Copy exactly the lines from the start of the material through the line with "- [Balance](interfaces/Balance.md)". Pictures stay out of the copy.

════════

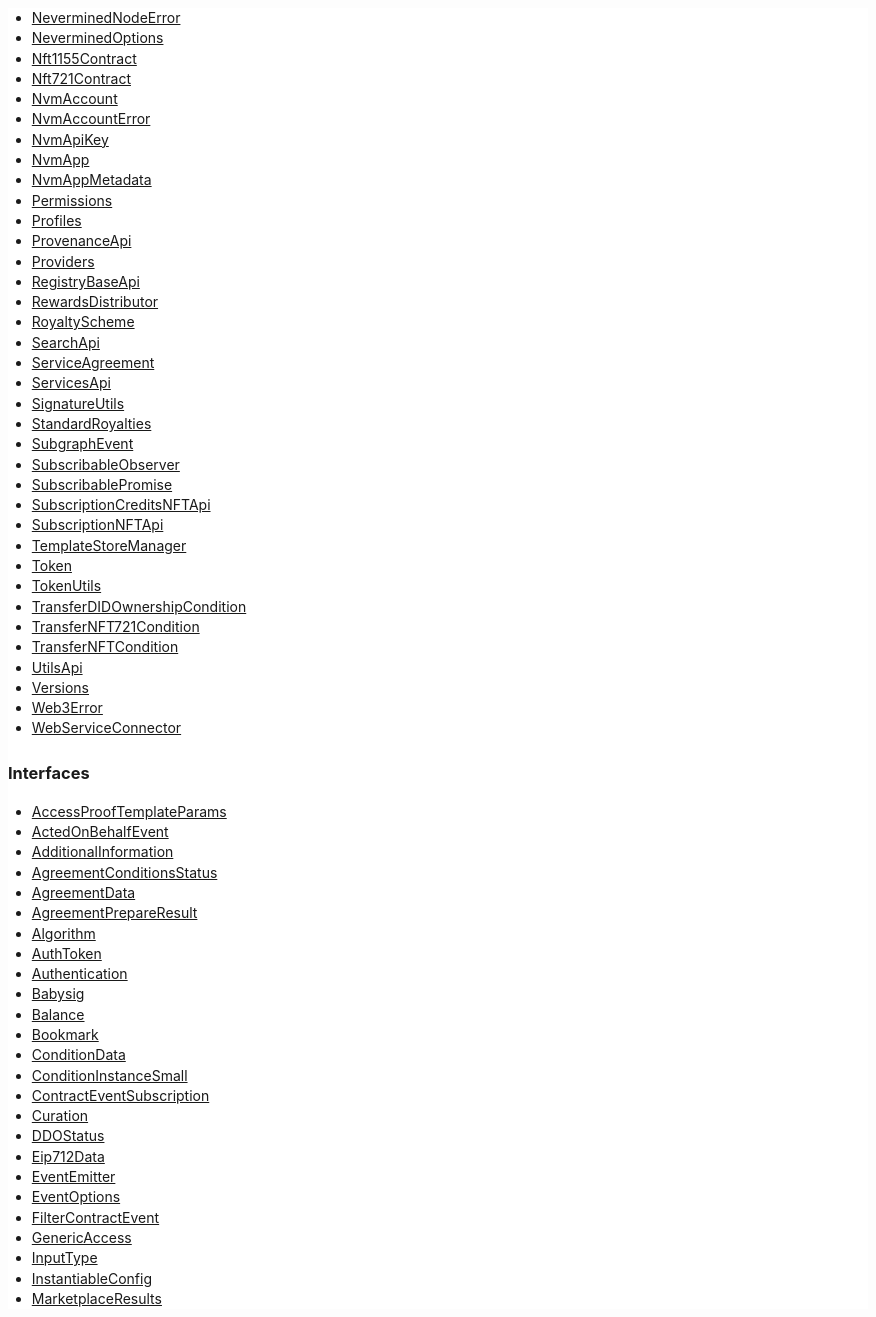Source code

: - [NeverminedNodeError](classes/NeverminedNodeError.md)
- [NeverminedOptions](classes/NeverminedOptions.md)
- [Nft1155Contract](classes/Nft1155Contract.md)
- [Nft721Contract](classes/Nft721Contract.md)
- [NvmAccount](classes/NvmAccount.md)
- [NvmAccountError](classes/NvmAccountError.md)
- [NvmApiKey](classes/NvmApiKey.md)
- [NvmApp](classes/NvmApp.md)
- [NvmAppMetadata](classes/NvmAppMetadata.md)
- [Permissions](classes/Permissions.md)
- [Profiles](classes/Profiles.md)
- [ProvenanceApi](classes/ProvenanceApi.md)
- [Providers](classes/Providers.md)
- [RegistryBaseApi](classes/RegistryBaseApi.md)
- [RewardsDistributor](classes/RewardsDistributor.md)
- [RoyaltyScheme](classes/RoyaltyScheme.md)
- [SearchApi](classes/SearchApi.md)
- [ServiceAgreement](classes/ServiceAgreement.md)
- [ServicesApi](classes/ServicesApi.md)
- [SignatureUtils](classes/SignatureUtils.md)
- [StandardRoyalties](classes/StandardRoyalties.md)
- [SubgraphEvent](classes/SubgraphEvent.md)
- [SubscribableObserver](classes/SubscribableObserver.md)
- [SubscribablePromise](classes/SubscribablePromise.md)
- [SubscriptionCreditsNFTApi](classes/SubscriptionCreditsNFTApi.md)
- [SubscriptionNFTApi](classes/SubscriptionNFTApi.md)
- [TemplateStoreManager](classes/TemplateStoreManager.md)
- [Token](classes/Token.md)
- [TokenUtils](classes/TokenUtils.md)
- [TransferDIDOwnershipCondition](classes/TransferDIDOwnershipCondition.md)
- [TransferNFT721Condition](classes/TransferNFT721Condition.md)
- [TransferNFTCondition](classes/TransferNFTCondition.md)
- [UtilsApi](classes/UtilsApi.md)
- [Versions](classes/Versions.md)
- [Web3Error](classes/Web3Error.md)
- [WebServiceConnector](classes/WebServiceConnector.md)

### Interfaces

- [AccessProofTemplateParams](interfaces/AccessProofTemplateParams.md)
- [ActedOnBehalfEvent](interfaces/ActedOnBehalfEvent.md)
- [AdditionalInformation](interfaces/AdditionalInformation.md)
- [AgreementConditionsStatus](interfaces/AgreementConditionsStatus.md)
- [AgreementData](interfaces/AgreementData.md)
- [AgreementPrepareResult](interfaces/AgreementPrepareResult.md)
- [Algorithm](interfaces/Algorithm.md)
- [AuthToken](interfaces/AuthToken.md)
- [Authentication](interfaces/Authentication.md)
- [Babysig](interfaces/Babysig.md)
- [Balance](interfaces/Balance.md)
- [Bookmark](interfaces/Bookmark.md)
- [ConditionData](interfaces/ConditionData.md)
- [ConditionInstanceSmall](interfaces/ConditionInstanceSmall.md)
- [ContractEventSubscription](interfaces/ContractEventSubscription.md)
- [Curation](interfaces/Curation.md)
- [DDOStatus](interfaces/DDOStatus.md)
- [Eip712Data](interfaces/Eip712Data.md)
- [EventEmitter](interfaces/EventEmitter.md)
- [EventOptions](interfaces/EventOptions.md)
- [FilterContractEvent](interfaces/FilterContractEvent.md)
- [GenericAccess](interfaces/GenericAccess.md)
- [InputType](interfaces/InputType.md)
- [InstantiableConfig](interfaces/InstantiableConfig.md)
- [MarketplaceResults](interfaces/MarketplaceResults.md)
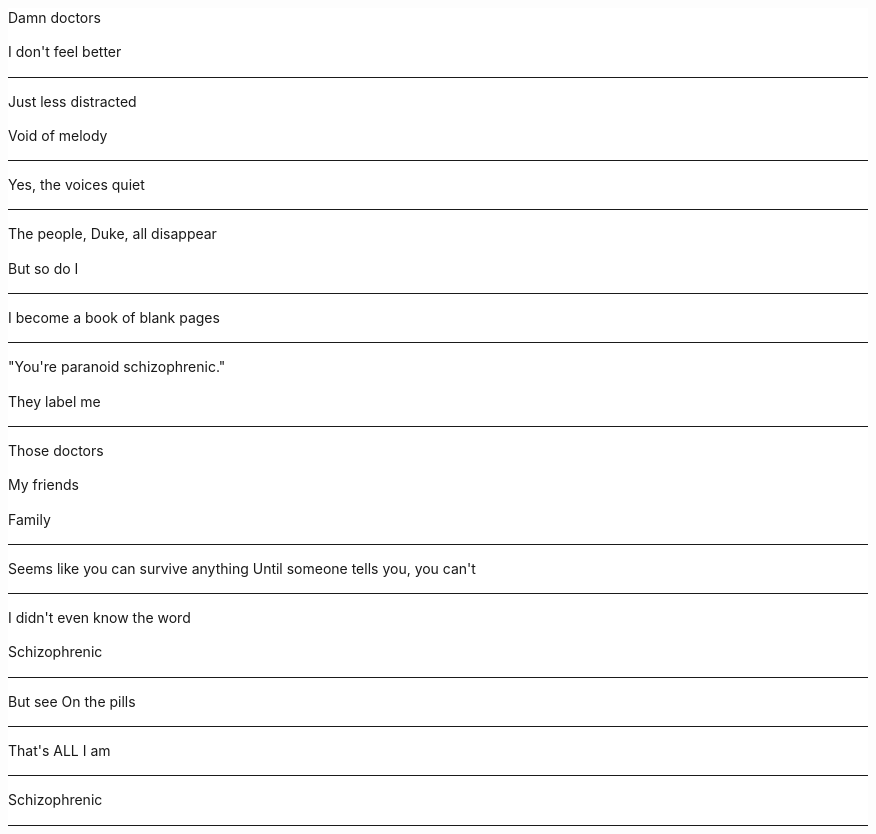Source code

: 
Damn doctors

I don't feel better 

---

Just less distracted

Void of melody

---

Yes, the voices quiet

---

The people, Duke, all disappear 

But so do I

---

I become a book of blank pages 

---

"You're paranoid schizophrenic."

They label me

---

Those doctors 

My friends 

Family

---

Seems like you can survive anything Until someone tells you, you can't

---

I didn't even know the word 

Schizophrenic

---

But see On the pills 

---

That's ALL I am 

---

Schizophrenic 

---

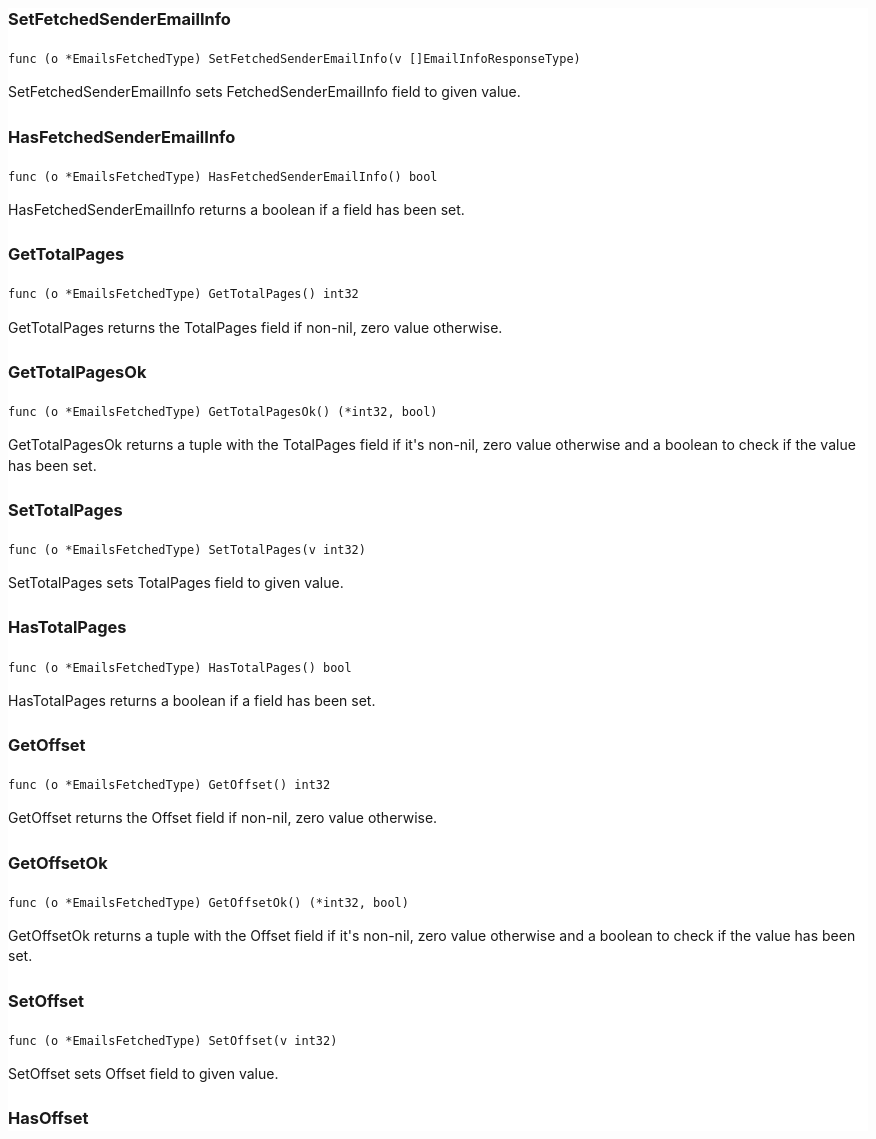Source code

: ### SetFetchedSenderEmailInfo

`func (o *EmailsFetchedType) SetFetchedSenderEmailInfo(v []EmailInfoResponseType)`

SetFetchedSenderEmailInfo sets FetchedSenderEmailInfo field to given value.

### HasFetchedSenderEmailInfo

`func (o *EmailsFetchedType) HasFetchedSenderEmailInfo() bool`

HasFetchedSenderEmailInfo returns a boolean if a field has been set.

### GetTotalPages

`func (o *EmailsFetchedType) GetTotalPages() int32`

GetTotalPages returns the TotalPages field if non-nil, zero value otherwise.

### GetTotalPagesOk

`func (o *EmailsFetchedType) GetTotalPagesOk() (*int32, bool)`

GetTotalPagesOk returns a tuple with the TotalPages field if it's non-nil, zero value otherwise
and a boolean to check if the value has been set.

### SetTotalPages

`func (o *EmailsFetchedType) SetTotalPages(v int32)`

SetTotalPages sets TotalPages field to given value.

### HasTotalPages

`func (o *EmailsFetchedType) HasTotalPages() bool`

HasTotalPages returns a boolean if a field has been set.

### GetOffset

`func (o *EmailsFetchedType) GetOffset() int32`

GetOffset returns the Offset field if non-nil, zero value otherwise.

### GetOffsetOk

`func (o *EmailsFetchedType) GetOffsetOk() (*int32, bool)`

GetOffsetOk returns a tuple with the Offset field if it's non-nil, zero value otherwise
and a boolean to check if the value has been set.

### SetOffset

`func (o *EmailsFetchedType) SetOffset(v int32)`

SetOffset sets Offset field to given value.

### HasOffset
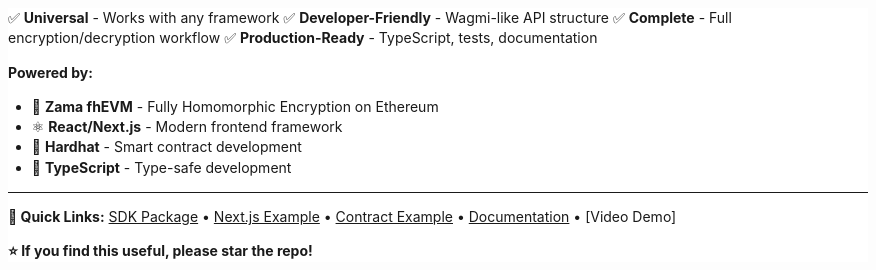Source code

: ✅ **Universal** - Works with any framework
✅ **Developer-Friendly** - Wagmi-like API structure
✅ **Complete** - Full encryption/decryption workflow
✅ **Production-Ready** - TypeScript, tests, documentation

**Powered by:**
- 🔐 **Zama fhEVM** - Fully Homomorphic Encryption on Ethereum
- ⚛️ **React/Next.js** - Modern frontend framework
- 🔨 **Hardhat** - Smart contract development
- 📘 **TypeScript** - Type-safe development

---

**🔗 Quick Links:** [SDK Package](./packages/fhevm-sdk) • [Next.js Example](./examples/nextjs-fitness-tracker) • [Contract Example](./examples/privacy-fitness-tracker) • [Documentation](./docs) • [Video Demo]

**⭐ If you find this useful, please star the repo!**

════════

## The answer
Source code

: - [NeverminedNodeError](classes/NeverminedNodeError.md)
- [NeverminedOptions](classes/NeverminedOptions.md)
- [Nft1155Contract](classes/Nft1155Contract.md)
- [Nft721Contract](classes/Nft721Contract.md)
- [NvmAccount](classes/NvmAccount.md)
- [NvmAccountError](classes/NvmAccountError.md)
- [NvmApiKey](classes/NvmApiKey.md)
- [NvmApp](classes/NvmApp.md)
- [NvmAppMetadata](classes/NvmAppMetadata.md)
- [Permissions](classes/Permissions.md)
- [Profiles](classes/Profiles.md)
- [ProvenanceApi](classes/ProvenanceApi.md)
- [Providers](classes/Providers.md)
- [RegistryBaseApi](classes/RegistryBaseApi.md)
- [RewardsDistributor](classes/RewardsDistributor.md)
- [RoyaltyScheme](classes/RoyaltyScheme.md)
- [SearchApi](classes/SearchApi.md)
- [ServiceAgreement](classes/ServiceAgreement.md)
- [ServicesApi](classes/ServicesApi.md)
- [SignatureUtils](classes/SignatureUtils.md)
- [StandardRoyalties](classes/StandardRoyalties.md)
- [SubgraphEvent](classes/SubgraphEvent.md)
- [SubscribableObserver](classes/SubscribableObserver.md)
- [SubscribablePromise](classes/SubscribablePromise.md)
- [SubscriptionCreditsNFTApi](classes/SubscriptionCreditsNFTApi.md)
- [SubscriptionNFTApi](classes/SubscriptionNFTApi.md)
- [TemplateStoreManager](classes/TemplateStoreManager.md)
- [Token](classes/Token.md)
- [TokenUtils](classes/TokenUtils.md)
- [TransferDIDOwnershipCondition](classes/TransferDIDOwnershipCondition.md)
- [TransferNFT721Condition](classes/TransferNFT721Condition.md)
- [TransferNFTCondition](classes/TransferNFTCondition.md)
- [UtilsApi](classes/UtilsApi.md)
- [Versions](classes/Versions.md)
- [Web3Error](classes/Web3Error.md)
- [WebServiceConnector](classes/WebServiceConnector.md)

### Interfaces

- [AccessProofTemplateParams](interfaces/AccessProofTemplateParams.md)
- [ActedOnBehalfEvent](interfaces/ActedOnBehalfEvent.md)
- [AdditionalInformation](interfaces/AdditionalInformation.md)
- [AgreementConditionsStatus](interfaces/AgreementConditionsStatus.md)
- [AgreementData](interfaces/AgreementData.md)
- [AgreementPrepareResult](interfaces/AgreementPrepareResult.md)
- [Algorithm](interfaces/Algorithm.md)
- [AuthToken](interfaces/AuthToken.md)
- [Authentication](interfaces/Authentication.md)
- [Babysig](interfaces/Babysig.md)
- [Balance](interfaces/Balance.md)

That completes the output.